QIMR Berghofer post-doctoral researcher Dr Yuchen (Michelle) Li, who was joint first author on the study, is hopeful this translational research can improve the quality of life of children with brain cancer in future.
“The blood-brain barrier is a big obstacle in terms of treating brain cancer. As a small molecule drug, CT-179 can penetrate the blood-brain barrier and could also be taken orally, making it easier to administer to young patients,” Dr Li said.
“In our experimental models in the lab, the drug ‘hangs around’ in the brain. When used in combination with radiotherapy, the hope is that overall treatment is more effective and less toxic, which reduces the long-term therapy-induced side effects that have such an impact on patients.”

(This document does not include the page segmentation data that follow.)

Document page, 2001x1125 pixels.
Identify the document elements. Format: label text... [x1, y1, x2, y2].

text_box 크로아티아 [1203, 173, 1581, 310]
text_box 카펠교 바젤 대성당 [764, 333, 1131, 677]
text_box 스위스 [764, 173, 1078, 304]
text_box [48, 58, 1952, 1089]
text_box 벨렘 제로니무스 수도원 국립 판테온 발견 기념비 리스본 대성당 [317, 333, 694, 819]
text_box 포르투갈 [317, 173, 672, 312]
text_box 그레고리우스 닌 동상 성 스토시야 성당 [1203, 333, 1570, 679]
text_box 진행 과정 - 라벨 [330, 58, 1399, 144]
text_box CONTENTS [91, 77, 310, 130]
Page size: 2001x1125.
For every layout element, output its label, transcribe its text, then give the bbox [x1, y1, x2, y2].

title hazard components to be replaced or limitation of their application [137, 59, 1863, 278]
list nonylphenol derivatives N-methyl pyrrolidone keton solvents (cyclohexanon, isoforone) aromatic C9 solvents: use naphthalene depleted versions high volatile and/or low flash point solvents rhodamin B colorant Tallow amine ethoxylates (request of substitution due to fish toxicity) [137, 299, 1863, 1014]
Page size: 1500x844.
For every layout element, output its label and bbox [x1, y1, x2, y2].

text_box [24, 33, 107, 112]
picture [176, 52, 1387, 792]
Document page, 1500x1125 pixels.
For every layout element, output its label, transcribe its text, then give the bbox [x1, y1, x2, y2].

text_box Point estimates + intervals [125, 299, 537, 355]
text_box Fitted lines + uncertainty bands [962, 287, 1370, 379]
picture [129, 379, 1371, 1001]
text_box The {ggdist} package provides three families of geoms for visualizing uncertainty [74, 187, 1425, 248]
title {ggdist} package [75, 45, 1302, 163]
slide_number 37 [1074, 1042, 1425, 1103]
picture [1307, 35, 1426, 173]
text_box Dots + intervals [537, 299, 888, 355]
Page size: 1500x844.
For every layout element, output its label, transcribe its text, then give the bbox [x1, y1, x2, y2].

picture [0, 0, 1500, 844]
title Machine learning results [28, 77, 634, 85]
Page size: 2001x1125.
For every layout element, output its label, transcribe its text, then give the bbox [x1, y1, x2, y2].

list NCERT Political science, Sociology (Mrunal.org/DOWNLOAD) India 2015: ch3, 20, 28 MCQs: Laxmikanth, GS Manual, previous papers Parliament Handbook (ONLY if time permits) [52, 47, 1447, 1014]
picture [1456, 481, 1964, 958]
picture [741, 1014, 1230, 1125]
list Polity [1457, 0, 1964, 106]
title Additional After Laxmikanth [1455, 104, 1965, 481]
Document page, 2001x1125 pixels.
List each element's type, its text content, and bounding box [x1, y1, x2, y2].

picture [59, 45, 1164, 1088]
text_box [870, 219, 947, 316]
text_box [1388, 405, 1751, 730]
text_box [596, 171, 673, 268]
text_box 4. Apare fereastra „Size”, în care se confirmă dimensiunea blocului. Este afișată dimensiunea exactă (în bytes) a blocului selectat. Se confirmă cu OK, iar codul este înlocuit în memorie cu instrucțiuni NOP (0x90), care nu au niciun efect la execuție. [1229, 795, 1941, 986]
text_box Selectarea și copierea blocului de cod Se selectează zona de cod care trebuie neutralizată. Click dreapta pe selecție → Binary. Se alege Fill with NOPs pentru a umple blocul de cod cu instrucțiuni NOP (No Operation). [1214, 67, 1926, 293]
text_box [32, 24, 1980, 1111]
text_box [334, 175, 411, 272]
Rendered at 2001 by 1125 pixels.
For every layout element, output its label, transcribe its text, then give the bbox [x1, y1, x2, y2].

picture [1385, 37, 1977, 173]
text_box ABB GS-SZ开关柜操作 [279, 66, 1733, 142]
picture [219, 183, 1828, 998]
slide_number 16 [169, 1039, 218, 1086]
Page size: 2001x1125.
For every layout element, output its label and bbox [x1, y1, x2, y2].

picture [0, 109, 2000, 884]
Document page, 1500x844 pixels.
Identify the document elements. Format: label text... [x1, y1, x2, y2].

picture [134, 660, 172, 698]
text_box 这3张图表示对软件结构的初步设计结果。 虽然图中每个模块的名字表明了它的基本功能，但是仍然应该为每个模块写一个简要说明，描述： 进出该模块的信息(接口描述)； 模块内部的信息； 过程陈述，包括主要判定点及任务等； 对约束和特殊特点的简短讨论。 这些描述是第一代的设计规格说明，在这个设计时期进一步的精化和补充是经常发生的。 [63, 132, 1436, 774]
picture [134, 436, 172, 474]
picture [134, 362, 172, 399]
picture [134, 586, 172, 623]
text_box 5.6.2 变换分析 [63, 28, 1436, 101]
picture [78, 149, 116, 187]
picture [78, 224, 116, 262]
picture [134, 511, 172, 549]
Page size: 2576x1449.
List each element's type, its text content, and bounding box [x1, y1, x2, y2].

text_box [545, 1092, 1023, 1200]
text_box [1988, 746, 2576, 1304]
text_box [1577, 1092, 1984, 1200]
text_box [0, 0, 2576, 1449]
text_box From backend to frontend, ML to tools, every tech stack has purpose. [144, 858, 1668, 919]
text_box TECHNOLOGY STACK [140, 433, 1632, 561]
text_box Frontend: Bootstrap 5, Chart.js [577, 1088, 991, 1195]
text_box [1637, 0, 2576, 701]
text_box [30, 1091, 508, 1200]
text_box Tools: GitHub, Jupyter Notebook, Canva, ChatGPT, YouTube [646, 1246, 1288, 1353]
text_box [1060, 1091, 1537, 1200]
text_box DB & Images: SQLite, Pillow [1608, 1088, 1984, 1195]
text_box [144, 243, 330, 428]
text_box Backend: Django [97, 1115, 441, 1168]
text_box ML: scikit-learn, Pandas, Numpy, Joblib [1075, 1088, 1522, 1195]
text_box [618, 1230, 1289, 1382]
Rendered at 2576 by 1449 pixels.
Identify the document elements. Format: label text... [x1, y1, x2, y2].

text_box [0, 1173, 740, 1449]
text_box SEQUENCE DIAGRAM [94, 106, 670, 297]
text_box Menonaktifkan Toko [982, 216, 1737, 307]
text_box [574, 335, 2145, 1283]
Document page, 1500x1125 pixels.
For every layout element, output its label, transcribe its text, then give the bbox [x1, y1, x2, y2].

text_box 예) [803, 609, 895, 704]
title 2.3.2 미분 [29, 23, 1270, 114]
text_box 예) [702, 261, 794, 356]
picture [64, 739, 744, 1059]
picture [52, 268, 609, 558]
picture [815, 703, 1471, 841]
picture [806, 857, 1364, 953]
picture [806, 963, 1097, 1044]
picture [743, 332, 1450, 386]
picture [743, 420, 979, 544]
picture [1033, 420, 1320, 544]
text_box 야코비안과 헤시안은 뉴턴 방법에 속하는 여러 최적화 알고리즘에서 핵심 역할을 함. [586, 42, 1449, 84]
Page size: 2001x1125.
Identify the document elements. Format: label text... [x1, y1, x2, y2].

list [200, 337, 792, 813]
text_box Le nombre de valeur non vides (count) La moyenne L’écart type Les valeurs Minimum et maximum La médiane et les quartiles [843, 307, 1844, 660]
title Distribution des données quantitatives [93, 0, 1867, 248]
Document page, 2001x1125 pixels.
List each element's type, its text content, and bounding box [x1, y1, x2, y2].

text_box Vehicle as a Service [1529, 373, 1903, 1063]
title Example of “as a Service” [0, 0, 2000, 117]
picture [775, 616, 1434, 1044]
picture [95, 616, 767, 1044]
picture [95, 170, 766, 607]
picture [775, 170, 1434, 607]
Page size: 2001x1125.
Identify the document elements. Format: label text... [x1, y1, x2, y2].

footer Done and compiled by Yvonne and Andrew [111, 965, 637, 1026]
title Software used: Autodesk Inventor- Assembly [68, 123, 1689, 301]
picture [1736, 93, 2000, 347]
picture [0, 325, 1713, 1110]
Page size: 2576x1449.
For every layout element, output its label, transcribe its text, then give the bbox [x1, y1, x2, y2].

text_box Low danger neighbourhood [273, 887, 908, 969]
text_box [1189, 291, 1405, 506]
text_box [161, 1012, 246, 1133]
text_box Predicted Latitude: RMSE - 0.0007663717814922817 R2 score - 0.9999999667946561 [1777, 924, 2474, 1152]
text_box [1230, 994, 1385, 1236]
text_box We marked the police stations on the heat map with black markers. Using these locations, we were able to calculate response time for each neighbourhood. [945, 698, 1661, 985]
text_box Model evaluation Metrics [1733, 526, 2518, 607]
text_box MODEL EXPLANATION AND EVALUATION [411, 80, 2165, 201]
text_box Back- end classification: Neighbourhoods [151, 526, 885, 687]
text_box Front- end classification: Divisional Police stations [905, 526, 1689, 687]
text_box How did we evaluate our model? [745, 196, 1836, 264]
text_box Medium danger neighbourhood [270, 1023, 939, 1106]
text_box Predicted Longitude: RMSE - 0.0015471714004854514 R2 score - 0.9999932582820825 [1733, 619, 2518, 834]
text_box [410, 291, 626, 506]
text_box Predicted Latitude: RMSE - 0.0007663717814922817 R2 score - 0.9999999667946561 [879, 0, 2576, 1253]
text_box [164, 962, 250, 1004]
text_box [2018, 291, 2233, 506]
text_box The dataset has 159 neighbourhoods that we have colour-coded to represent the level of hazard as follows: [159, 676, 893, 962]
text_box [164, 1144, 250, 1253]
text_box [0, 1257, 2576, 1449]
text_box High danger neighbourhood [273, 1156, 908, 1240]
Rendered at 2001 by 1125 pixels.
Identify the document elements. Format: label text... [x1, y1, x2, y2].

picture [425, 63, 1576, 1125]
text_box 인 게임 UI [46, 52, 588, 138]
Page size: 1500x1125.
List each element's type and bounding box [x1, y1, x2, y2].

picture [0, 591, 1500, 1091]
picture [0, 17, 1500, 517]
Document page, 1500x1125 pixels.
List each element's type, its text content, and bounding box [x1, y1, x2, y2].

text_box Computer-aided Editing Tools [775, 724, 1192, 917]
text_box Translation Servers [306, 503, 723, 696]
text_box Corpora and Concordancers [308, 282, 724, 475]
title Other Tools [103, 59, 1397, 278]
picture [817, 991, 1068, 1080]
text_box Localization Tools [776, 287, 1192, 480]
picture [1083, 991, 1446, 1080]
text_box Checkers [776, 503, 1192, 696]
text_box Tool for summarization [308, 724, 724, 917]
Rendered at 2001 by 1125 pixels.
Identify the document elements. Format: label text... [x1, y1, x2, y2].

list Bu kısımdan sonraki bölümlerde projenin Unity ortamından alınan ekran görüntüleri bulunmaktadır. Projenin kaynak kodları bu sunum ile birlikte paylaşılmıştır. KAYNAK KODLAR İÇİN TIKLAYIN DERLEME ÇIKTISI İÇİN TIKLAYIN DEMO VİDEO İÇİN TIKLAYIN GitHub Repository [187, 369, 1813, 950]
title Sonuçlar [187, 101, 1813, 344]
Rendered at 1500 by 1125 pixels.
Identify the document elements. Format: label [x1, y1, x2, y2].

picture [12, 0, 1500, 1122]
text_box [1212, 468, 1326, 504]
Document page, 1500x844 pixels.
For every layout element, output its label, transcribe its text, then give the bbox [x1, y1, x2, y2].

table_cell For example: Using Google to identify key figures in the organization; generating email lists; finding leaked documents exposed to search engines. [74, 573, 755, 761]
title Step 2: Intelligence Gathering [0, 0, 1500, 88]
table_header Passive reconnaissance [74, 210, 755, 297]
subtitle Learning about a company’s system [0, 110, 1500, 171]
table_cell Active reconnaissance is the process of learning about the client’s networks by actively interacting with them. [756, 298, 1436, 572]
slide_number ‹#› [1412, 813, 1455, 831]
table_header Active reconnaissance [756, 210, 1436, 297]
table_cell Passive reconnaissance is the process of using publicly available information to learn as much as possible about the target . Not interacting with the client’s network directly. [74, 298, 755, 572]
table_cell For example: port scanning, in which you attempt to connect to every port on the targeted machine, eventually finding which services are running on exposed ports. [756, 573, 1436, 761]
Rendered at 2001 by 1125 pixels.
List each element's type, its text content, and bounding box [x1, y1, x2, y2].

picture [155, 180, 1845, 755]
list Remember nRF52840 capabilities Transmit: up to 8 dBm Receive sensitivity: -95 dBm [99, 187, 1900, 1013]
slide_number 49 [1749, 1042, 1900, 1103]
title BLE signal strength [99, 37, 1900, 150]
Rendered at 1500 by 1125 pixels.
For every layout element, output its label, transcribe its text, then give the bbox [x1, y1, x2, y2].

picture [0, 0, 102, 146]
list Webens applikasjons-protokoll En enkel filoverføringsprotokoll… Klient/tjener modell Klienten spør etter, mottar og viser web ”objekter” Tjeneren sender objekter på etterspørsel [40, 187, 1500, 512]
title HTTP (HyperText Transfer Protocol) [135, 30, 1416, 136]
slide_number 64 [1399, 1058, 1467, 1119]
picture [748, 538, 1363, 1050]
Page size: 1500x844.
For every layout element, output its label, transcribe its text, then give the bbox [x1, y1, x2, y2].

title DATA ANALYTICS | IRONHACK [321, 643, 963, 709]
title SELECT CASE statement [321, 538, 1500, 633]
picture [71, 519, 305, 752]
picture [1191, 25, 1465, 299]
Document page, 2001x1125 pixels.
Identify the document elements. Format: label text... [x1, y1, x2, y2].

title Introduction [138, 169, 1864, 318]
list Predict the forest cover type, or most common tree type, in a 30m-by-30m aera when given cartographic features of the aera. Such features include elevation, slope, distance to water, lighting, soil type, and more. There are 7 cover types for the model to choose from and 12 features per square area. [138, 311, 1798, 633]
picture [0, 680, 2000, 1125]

“This has been a long-running study and it is very rewarding to see it published. We are incredibly grateful for the funding support that helped make this research possible, including from Queensland’s Children’s Hospital Foundation in Australia,” Dr Li said.
Children’s Hospital Foundation CEO Lyndsey Rice said: “Brain cancer kills more Australian children than any other disease. Every child diagnosed with brain cancer deserves the best chance of survival, and that starts with funding life-changing research. Since 2019, the Foundation has been providing funding through the Children’s Brain Cancer Centre, and despite no improvement in survival rates for over 30 years, we are giving hope to families by driving advancements in treatments and moving closer to a cure.”
Emory University Professor Timothy Gershon, who is also a Paediatric Neurologist at Children’s Healthcare of Atlanta and Director of the Children’s Center for Neurosciences Research, said the findings significantly advanced understanding of the biological processes behind tumour growth and recurrence.
“Current treatments, including radiation and chemotherapy, often eliminate most of the tumour, but sometimes fail to eliminate cancer stem cells which can regrow the tumour causing fatal recurrence. Our research showed that CT-179 treatment specifically disrupts cancer stem cells,” Professor Gershon said.
“Combining CT-179 with treatments such as radiation therapy treats the whole tumour more effectively, including both the cancer stem cells and other types of tumour cells. Adding CT-179 to combinations of treatments may bring new efficacy to brain tumour therapy,” he said.
The QIMR Berghofer and Emory University findings complement the results of another study, published concurrently in Nature Communications, led by Professor Peter Dirks from the University of Toronto and Neurosurgeon-in-Chief and Senior Scientist at The Hospital for Sick Children (SickKids) in Canada.
“Our study demonstrated that the OLIG2 protein is a critical driver of the complex early stages of medulloblastoma tumour formation, making it a highly promising treatment target,” Professor Dirks said.
“We showed that inhibiting the OLIG2 protein with the CT-179 drug prevented cancer stem cells changing to a proliferative state, effectively blocking the growth and recurrence of tumours. This could have potentially profound implications for treatment in the future.”
The international collaboration included institutions in Canada, Australia, the United States, Korea, and Sweden.
Professor Bryan Day said the next step was to undertake clinical trials.
“We've been working hard toward this goal with our collaborators, particularly in the United States and here in Australia, and we are now seeking funding to advance to first-in-human clinical testing of CT-179 in patients with brain cancer,” Professor Day said.